### RECORDS FOR PROCESSING

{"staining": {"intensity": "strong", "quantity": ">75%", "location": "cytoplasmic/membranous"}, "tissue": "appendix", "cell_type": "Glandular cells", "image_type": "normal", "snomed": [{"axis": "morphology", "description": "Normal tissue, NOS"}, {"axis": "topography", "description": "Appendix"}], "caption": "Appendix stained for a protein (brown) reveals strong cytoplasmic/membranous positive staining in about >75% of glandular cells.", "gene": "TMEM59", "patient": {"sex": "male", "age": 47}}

---

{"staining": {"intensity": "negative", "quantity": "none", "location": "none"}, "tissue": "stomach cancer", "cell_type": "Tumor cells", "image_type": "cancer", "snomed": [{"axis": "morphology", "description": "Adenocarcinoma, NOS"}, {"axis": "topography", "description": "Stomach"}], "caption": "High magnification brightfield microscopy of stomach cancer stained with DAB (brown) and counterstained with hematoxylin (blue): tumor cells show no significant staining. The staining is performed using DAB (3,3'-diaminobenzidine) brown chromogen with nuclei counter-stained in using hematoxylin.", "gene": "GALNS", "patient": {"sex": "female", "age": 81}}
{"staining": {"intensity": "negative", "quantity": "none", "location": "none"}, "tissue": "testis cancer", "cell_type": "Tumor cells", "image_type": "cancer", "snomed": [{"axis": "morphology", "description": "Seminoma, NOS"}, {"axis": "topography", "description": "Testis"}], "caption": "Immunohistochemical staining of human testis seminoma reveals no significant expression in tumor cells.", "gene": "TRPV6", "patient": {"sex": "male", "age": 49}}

---

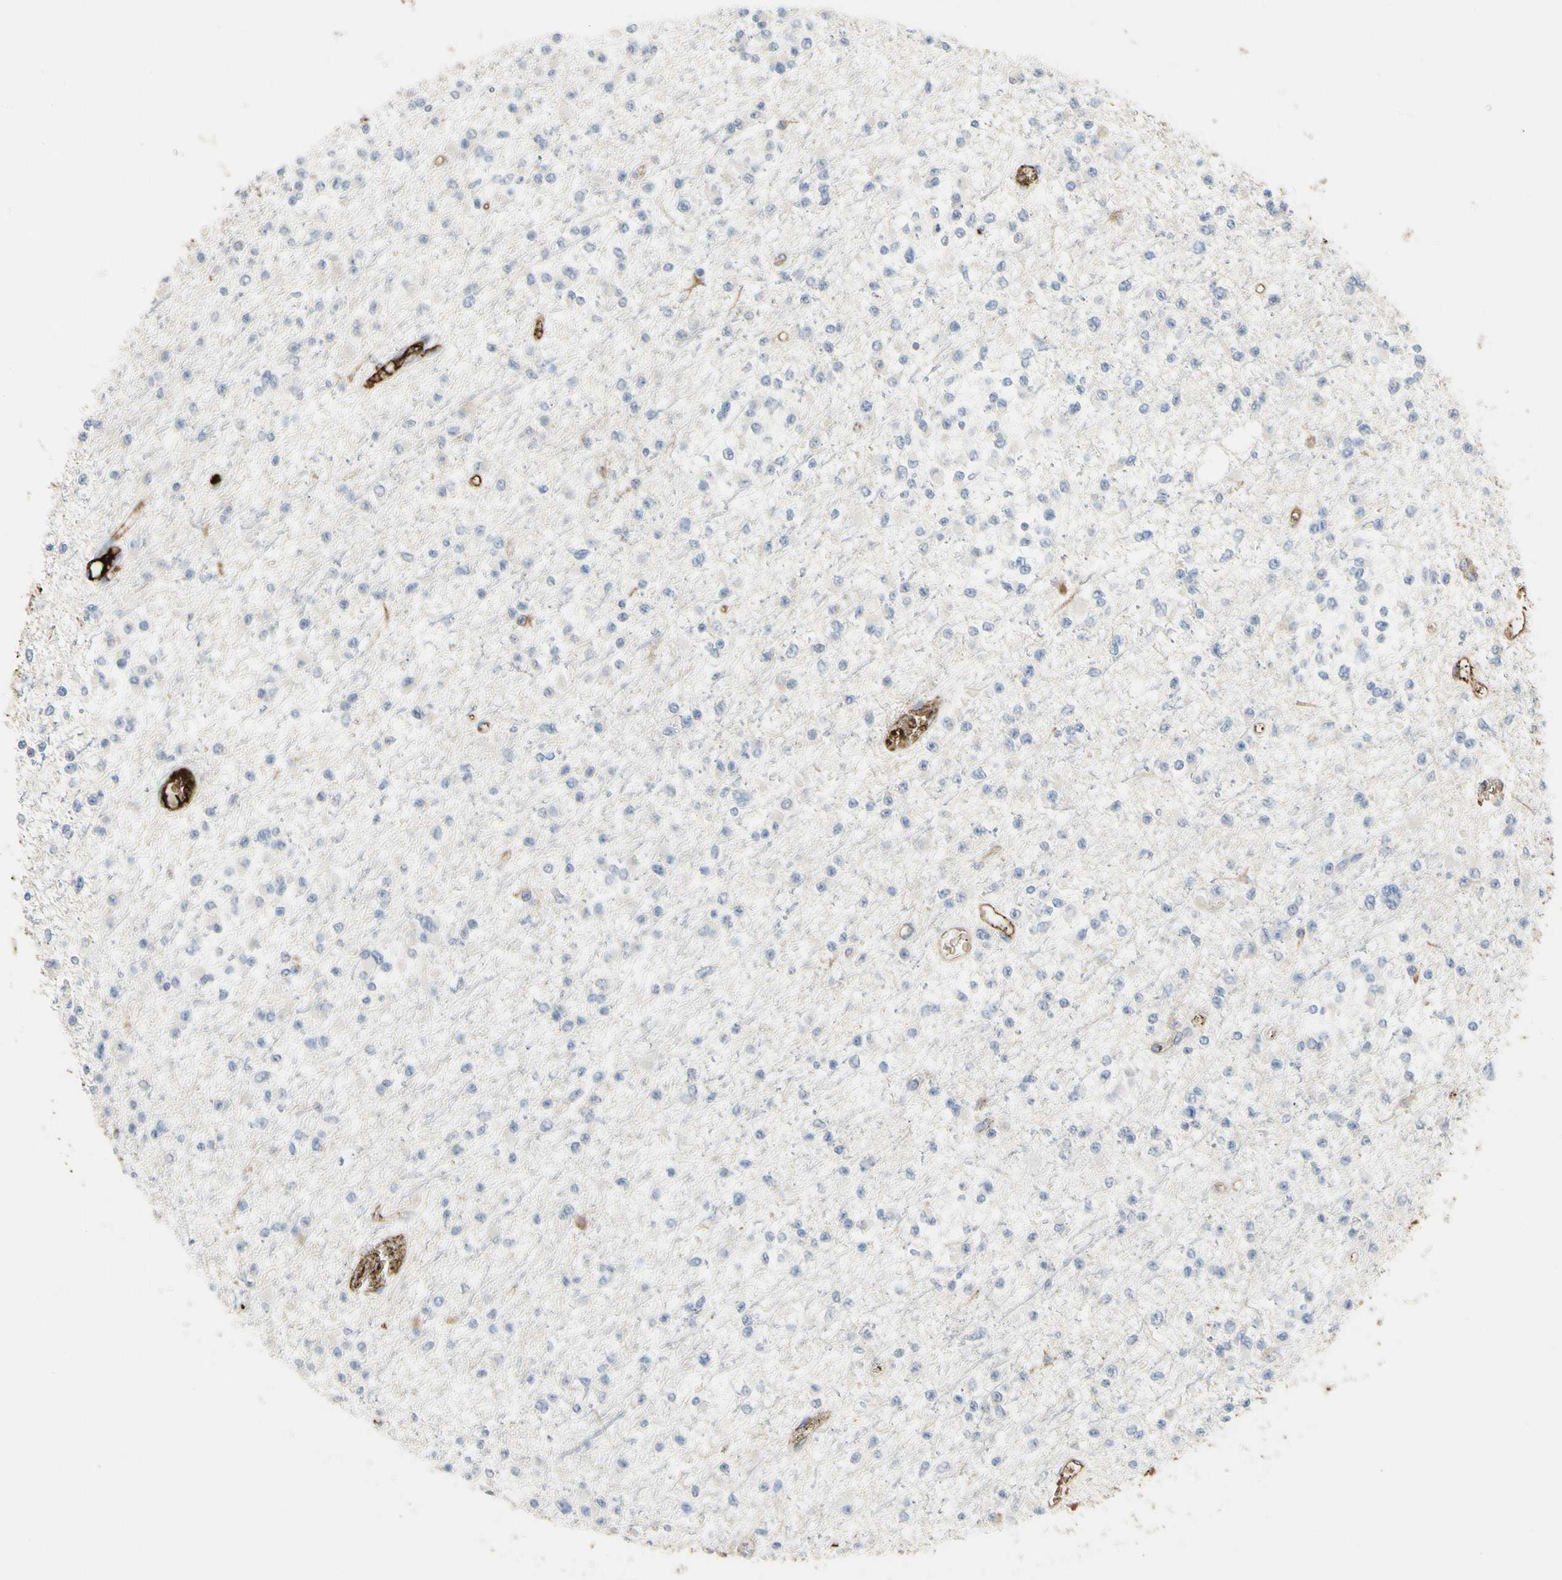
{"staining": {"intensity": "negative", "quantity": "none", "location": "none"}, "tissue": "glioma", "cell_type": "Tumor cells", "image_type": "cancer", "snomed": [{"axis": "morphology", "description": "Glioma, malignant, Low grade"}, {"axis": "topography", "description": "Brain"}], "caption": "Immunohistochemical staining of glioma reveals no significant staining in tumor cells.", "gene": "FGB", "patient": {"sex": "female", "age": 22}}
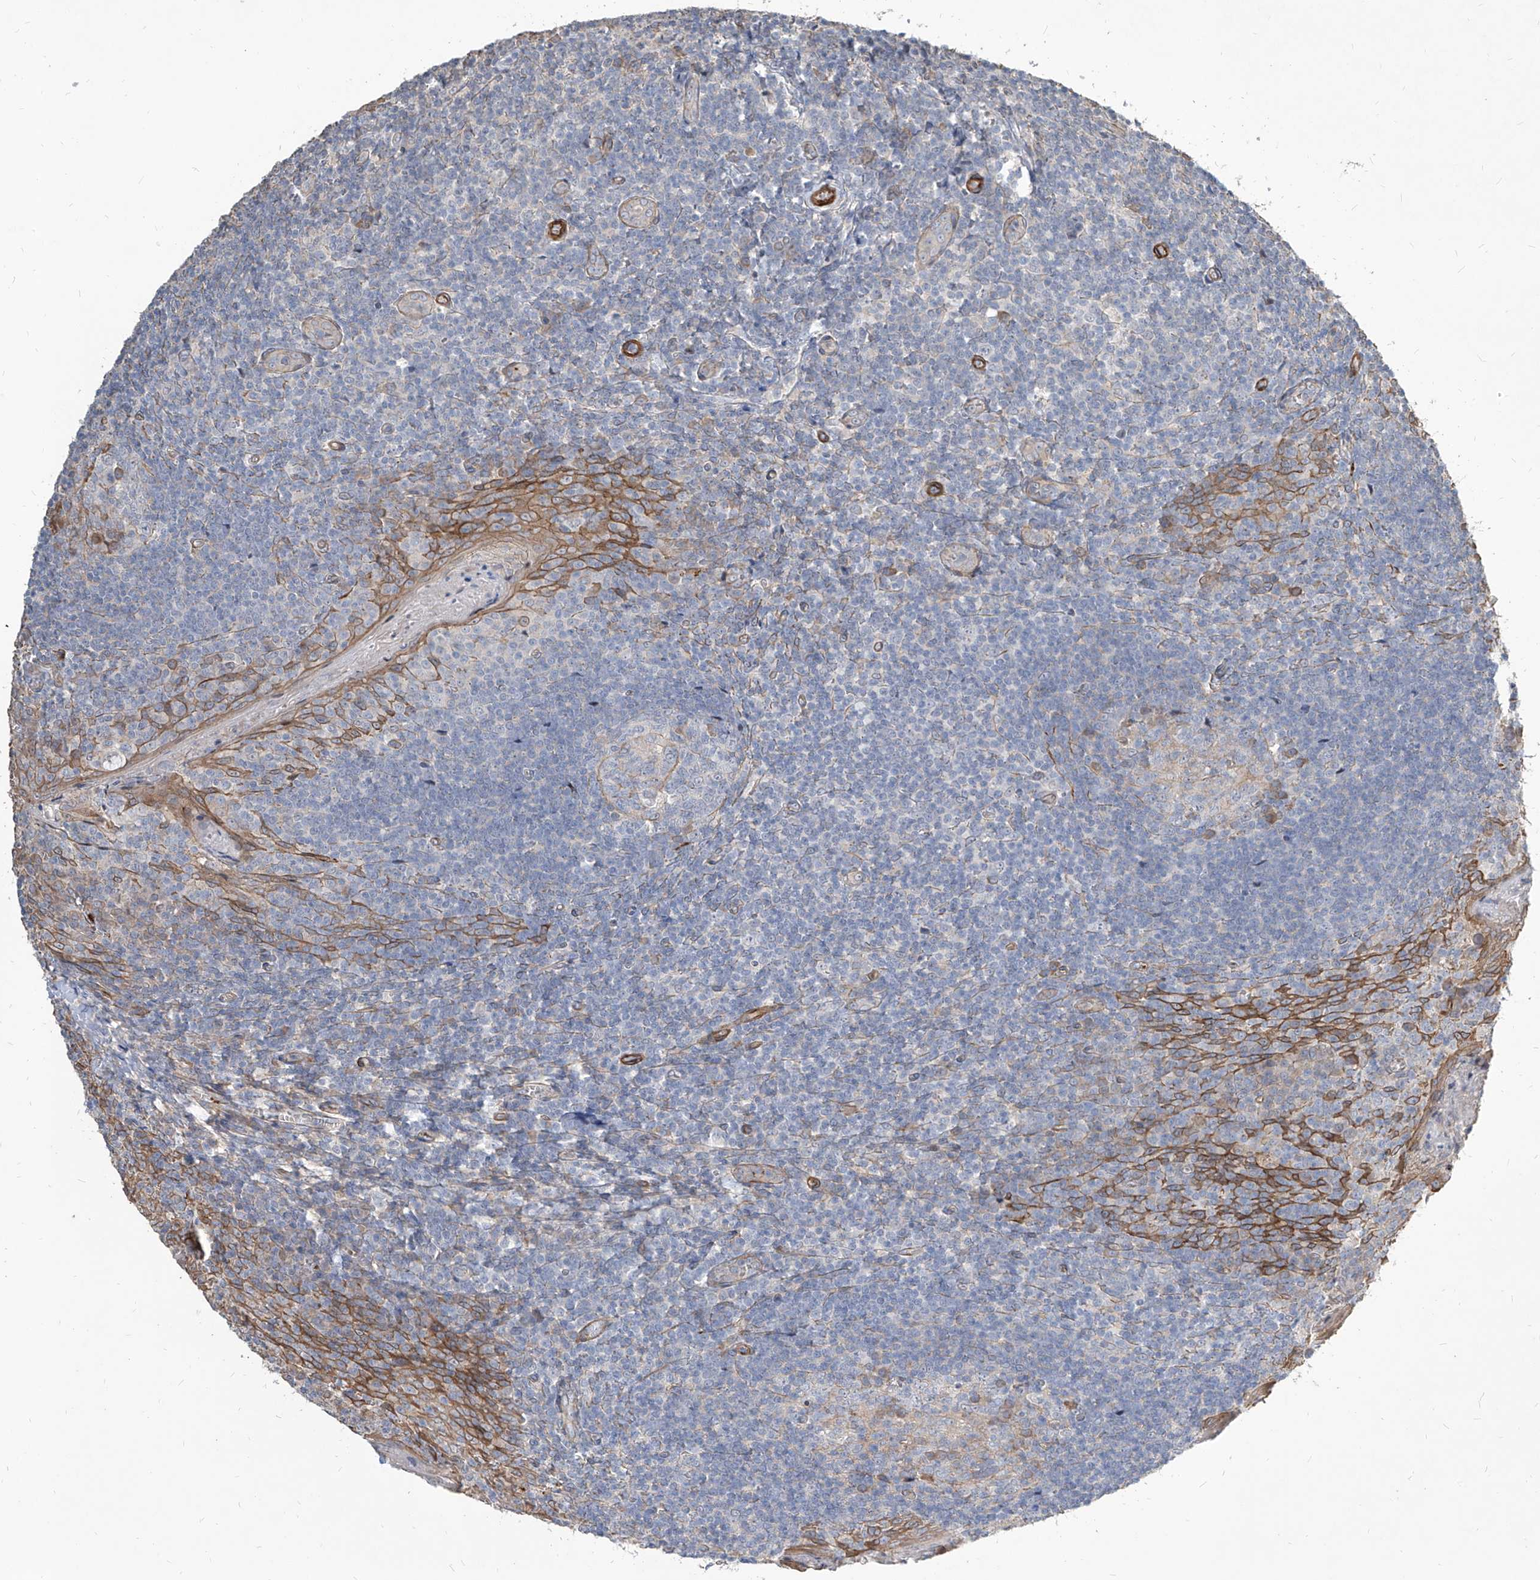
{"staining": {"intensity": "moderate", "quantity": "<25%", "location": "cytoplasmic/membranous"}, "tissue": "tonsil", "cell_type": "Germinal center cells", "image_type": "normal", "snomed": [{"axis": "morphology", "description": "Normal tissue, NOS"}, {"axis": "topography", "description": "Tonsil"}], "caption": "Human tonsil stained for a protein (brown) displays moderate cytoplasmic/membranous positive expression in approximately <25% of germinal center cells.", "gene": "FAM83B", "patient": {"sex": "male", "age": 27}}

### ASSIGNMENT
Show every line of the data that includes the string "cytoplasmic".

### TASK OUTPUT
{"staining": {"intensity": "strong", "quantity": ">75%", "location": "cytoplasmic/membranous"}, "tissue": "appendix", "cell_type": "Glandular cells", "image_type": "normal", "snomed": [{"axis": "morphology", "description": "Normal tissue, NOS"}, {"axis": "topography", "description": "Appendix"}], "caption": "Appendix stained for a protein (brown) reveals strong cytoplasmic/membranous positive staining in about >75% of glandular cells.", "gene": "TMEM59", "patient": {"sex": "male", "age": 47}}
{"staining": {"intensity": "moderate", "quantity": "<25%", "location": "cytoplasmic/membranous"}, "tissue": "tonsil", "cell_type": "Germinal center cells", "image_type": "normal", "snomed": [{"axis": "morphology", "description": "Normal tissue, NOS"}, {"axis": "topography", "description": "Tonsil"}], "caption": "Human tonsil stained for a protein (brown) displays moderate cytoplasmic/membranous positive expression in approximately <25% of germinal center cells.", "gene": "FAM83B", "patient": {"sex": "male", "age": 27}}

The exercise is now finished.